The distinctiveness of equity is a reflection of law's inherent societal and human character, affected by the deep and complex relationships of rule, principle and values. Equity is the part of the legal fabric which ameliorates hardship of rule, that accommodates structure to justice, and which provides the flexibility of rule and principle to the sometimes competing demands of the occasion, certainty, and changing values. As a matter of history in our legal system, equity had a separate existence in a separate body of courts, and so, clear separate institutional coherence. That should be recognised still, not to maintain outdated organisational structures, but to recognise the true sources of different parts of our law, which recognition assists in coherent legal development. 

For instance, I venture to suggest that many of the commercial problems of corporate and financial regulation exposed in the recent Royal Commission would be made more ruthlessly manageable by a full understanding and a daily application of the fiduciary principle, rather than by ever more detailed regulation which has as its (false) working assumption the ability exhaustively to define good faith, fiduciary responsibility, and behaviour in good commercial conscience. 

Equity and its doctrines are built on maxims and principles. Its informing norms are timeless. They arise from a view as to what ought be the case: equity regards as done, that which ought to be done; fairness and equality: equality is equity. Notions of fairness and justice and a demand on the person before the court to act, or to have acted, in good conscience, are reflected in equity's concern with fraud, accident and mistake, and with the strength of the demands for faithfulness and confidence in the fiduciary relationship. Its doctrines reflect the interplay of personal obligation, trust and confidence, and the translation of known circumstances and relationships that are subject to doctrine and personal obligation into rights that are expressed and recognised as proprietary in character. Thus, the interest of the cestui que trust was assignable by the early 16th century when an assignment of a chose in action was illegal on the ground of maintenance. 

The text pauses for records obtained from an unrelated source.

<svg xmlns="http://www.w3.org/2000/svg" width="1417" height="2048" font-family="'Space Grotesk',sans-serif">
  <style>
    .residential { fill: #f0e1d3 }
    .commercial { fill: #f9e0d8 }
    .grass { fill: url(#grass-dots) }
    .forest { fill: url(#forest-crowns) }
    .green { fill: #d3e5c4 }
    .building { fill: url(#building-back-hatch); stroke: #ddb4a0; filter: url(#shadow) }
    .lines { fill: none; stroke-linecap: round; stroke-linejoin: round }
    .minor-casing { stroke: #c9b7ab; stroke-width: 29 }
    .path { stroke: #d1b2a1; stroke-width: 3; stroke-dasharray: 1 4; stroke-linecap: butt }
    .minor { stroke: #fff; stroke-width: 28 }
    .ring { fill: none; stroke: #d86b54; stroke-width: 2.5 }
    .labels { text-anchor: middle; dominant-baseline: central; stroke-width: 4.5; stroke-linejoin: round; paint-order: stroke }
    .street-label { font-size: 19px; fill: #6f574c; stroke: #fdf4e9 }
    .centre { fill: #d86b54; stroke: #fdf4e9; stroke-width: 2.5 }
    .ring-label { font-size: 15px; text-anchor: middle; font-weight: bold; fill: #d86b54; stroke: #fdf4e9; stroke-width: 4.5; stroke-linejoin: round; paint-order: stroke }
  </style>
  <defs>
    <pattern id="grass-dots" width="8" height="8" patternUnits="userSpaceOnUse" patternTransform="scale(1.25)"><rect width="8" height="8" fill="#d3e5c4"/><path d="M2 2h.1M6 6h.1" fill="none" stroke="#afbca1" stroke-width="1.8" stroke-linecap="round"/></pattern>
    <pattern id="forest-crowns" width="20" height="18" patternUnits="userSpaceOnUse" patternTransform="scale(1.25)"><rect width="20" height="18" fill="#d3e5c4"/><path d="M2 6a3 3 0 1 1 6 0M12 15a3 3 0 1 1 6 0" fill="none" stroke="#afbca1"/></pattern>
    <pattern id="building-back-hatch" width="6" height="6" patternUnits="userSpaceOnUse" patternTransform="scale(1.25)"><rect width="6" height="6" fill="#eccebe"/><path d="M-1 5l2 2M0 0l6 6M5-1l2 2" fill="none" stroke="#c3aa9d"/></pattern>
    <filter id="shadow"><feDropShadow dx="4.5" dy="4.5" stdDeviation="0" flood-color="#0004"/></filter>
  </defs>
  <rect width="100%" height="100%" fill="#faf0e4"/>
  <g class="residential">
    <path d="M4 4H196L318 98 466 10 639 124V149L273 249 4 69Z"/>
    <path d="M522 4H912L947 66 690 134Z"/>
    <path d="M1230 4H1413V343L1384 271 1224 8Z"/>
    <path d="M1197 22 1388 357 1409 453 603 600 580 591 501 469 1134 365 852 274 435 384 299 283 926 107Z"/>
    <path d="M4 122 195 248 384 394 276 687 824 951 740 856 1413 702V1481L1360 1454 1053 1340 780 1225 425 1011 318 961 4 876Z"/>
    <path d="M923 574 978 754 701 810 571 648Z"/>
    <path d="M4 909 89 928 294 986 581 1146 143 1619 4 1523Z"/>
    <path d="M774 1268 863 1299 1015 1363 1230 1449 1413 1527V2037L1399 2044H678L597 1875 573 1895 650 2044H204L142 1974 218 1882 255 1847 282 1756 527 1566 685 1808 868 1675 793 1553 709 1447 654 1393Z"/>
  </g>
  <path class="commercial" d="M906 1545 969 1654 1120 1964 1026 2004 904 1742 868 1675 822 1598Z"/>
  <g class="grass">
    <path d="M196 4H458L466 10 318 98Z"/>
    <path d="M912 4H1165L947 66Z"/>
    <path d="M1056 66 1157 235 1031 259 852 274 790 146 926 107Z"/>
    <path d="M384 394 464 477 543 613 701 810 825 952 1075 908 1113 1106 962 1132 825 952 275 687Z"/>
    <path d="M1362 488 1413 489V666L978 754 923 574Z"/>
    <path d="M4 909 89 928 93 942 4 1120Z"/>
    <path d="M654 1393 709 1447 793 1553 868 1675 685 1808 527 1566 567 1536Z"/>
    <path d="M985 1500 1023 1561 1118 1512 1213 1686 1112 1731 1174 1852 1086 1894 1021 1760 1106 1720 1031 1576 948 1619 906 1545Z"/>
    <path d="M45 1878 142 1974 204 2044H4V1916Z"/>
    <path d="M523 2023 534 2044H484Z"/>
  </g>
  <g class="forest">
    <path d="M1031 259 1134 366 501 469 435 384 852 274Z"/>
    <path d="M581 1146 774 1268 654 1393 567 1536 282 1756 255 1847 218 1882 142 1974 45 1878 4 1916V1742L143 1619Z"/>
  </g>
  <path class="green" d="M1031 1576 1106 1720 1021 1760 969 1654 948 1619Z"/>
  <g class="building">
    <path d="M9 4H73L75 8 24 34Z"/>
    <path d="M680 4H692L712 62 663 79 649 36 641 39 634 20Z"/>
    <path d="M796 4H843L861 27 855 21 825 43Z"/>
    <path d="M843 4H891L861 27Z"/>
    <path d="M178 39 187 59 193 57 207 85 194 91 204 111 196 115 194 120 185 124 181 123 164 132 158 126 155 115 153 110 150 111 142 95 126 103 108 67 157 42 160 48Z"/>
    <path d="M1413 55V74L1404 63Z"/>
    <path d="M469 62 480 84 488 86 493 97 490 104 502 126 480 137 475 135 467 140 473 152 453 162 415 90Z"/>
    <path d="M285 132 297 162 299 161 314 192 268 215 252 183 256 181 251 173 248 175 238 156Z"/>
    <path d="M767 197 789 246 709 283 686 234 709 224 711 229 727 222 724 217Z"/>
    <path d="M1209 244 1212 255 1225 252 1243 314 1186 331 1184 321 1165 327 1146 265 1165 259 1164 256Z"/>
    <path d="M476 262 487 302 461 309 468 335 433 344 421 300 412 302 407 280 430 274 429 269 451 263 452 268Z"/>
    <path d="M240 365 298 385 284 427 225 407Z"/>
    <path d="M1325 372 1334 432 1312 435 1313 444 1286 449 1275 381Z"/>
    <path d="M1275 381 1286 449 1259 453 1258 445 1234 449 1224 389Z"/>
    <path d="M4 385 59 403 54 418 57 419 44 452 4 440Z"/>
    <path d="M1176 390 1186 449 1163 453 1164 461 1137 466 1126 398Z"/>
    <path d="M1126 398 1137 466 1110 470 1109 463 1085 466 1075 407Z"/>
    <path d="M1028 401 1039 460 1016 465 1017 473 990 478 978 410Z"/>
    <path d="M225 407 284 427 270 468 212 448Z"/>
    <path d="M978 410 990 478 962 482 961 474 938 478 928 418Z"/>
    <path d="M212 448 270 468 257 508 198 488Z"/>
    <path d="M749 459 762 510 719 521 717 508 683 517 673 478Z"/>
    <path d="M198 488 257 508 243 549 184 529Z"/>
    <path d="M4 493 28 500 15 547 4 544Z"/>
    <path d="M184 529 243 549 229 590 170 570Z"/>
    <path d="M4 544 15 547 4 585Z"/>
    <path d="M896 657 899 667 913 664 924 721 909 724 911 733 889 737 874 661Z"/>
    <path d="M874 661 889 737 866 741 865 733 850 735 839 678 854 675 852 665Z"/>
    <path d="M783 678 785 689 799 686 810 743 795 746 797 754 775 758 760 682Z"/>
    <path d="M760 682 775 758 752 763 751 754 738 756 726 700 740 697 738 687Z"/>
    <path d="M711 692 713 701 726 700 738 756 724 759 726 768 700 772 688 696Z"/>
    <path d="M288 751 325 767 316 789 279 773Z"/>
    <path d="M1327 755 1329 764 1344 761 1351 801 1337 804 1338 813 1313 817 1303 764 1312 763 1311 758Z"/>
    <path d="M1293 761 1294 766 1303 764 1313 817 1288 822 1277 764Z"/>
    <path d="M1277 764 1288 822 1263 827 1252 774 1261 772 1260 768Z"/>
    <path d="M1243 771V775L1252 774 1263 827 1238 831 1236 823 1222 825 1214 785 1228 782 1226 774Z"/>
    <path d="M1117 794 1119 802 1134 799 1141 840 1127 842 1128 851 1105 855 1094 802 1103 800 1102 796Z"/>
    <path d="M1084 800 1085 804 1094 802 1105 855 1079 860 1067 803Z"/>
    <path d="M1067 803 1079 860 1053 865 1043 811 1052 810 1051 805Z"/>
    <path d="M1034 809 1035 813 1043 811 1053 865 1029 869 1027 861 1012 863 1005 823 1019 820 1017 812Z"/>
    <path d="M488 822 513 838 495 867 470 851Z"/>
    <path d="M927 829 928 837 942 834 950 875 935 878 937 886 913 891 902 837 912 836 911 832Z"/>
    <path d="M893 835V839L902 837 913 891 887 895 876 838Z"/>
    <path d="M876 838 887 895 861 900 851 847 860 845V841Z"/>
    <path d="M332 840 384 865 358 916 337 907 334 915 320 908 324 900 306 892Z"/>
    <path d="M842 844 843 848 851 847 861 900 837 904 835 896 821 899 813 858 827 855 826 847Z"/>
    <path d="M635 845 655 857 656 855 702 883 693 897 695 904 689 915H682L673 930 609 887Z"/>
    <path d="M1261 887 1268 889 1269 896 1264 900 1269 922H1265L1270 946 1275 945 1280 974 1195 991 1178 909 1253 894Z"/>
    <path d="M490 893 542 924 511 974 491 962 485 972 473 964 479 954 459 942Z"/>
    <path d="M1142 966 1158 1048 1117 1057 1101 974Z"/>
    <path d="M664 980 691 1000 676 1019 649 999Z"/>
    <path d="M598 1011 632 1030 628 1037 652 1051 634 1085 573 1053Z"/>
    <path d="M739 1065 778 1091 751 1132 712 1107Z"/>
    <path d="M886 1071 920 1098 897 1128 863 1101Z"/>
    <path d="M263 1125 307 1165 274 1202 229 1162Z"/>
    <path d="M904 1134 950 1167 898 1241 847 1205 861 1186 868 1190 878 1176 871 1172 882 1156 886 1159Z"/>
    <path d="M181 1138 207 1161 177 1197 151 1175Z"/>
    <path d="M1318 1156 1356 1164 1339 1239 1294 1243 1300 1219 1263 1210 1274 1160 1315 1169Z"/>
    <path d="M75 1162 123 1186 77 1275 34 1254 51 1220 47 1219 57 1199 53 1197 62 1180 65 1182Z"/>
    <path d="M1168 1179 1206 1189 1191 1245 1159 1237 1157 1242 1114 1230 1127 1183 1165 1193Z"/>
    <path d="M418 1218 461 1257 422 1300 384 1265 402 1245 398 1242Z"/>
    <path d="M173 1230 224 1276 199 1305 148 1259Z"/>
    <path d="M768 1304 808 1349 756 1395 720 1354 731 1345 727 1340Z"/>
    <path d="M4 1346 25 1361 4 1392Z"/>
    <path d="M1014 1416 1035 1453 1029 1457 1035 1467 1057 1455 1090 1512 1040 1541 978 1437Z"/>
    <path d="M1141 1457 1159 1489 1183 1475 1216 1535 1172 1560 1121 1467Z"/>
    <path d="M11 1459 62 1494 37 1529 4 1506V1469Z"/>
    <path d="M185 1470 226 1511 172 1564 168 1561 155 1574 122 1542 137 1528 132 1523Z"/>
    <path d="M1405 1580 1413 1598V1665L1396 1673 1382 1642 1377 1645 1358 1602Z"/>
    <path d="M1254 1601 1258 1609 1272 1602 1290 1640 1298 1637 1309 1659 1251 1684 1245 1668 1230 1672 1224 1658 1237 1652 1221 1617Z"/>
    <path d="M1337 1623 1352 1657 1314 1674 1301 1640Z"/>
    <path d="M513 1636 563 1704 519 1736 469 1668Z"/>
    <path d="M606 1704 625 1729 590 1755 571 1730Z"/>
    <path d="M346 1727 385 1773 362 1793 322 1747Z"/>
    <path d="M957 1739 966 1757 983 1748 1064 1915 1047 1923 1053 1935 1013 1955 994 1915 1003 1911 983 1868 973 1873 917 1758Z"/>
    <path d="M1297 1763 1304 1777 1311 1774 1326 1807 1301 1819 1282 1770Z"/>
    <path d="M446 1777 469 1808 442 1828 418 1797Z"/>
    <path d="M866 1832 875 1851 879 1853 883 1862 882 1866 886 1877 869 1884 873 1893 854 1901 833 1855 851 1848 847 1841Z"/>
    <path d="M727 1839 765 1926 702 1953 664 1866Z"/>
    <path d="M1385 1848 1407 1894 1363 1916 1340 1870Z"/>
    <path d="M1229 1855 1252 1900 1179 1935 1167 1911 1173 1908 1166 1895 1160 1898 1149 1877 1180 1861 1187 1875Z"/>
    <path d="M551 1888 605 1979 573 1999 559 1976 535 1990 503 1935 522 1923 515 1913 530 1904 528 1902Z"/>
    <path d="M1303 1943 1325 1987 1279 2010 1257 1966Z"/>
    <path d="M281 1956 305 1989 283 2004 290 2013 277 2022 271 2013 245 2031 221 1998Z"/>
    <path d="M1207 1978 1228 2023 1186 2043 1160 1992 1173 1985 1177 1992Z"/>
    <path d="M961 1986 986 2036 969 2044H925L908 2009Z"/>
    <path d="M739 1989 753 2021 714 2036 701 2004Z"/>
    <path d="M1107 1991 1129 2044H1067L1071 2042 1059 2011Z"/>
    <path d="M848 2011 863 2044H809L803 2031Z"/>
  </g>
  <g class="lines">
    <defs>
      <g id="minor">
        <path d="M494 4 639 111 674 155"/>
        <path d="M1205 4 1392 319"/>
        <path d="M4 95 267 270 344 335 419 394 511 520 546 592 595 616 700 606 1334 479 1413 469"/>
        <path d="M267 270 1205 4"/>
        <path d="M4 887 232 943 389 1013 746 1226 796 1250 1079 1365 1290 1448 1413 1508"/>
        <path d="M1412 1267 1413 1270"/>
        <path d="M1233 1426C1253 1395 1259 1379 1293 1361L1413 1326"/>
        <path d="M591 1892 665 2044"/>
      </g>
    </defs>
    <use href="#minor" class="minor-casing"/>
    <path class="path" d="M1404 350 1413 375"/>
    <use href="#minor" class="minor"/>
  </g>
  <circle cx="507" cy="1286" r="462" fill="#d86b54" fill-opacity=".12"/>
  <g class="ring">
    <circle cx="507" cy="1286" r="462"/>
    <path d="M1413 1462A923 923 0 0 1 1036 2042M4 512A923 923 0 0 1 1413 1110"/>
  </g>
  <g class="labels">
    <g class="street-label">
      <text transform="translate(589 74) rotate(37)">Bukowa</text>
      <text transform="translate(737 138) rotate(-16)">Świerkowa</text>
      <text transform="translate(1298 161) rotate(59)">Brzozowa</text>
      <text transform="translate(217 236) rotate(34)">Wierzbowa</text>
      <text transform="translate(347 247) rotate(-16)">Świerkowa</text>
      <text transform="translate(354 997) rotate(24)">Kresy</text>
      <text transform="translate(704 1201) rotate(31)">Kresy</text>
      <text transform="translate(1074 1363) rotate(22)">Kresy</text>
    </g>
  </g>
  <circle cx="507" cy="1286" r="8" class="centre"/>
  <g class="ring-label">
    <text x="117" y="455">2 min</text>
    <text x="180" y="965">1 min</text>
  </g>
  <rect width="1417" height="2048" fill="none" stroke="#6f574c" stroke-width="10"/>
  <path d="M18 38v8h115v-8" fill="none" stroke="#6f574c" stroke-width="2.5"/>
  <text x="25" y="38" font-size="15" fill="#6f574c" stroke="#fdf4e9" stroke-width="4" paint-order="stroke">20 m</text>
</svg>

Considerations of the nature of equity affect the technique of its application, as expressed by two masters of equity (Dixon CJ and Kitto J) in Jenyns v Public Curator which emphasised the precise identification of all relevant facts being every connected circumstance relevant to the justice of the case. 

The passage should not be misunderstood. Equity is not to be viewed as based on personal choice, or mere intuitive human or personal responses. It is a body of doctrine and rules with thematic coherence, directed often at subjects that are abstracted and intricate, but even then equity and any intricacies or subtleties in doctrine will be informed by the practical realities of the problem at hand, by underlying principles and their purposes, and by the values that underpin them. This relationship of rule, principle, and values, especially fairness, justice in the notion of conscience, is no better expressed than by another master of equity, Deane J, in Muschinski v Dodds and his demand for the application of principle and doctrine, not the formless void of individual moral opinion. Yet he recognised that notions of fairness and justice "remain relevant to the traditional equitable notion of unconscionable conduct which persists as an operative component of some fundamental rules or principles of modern equity".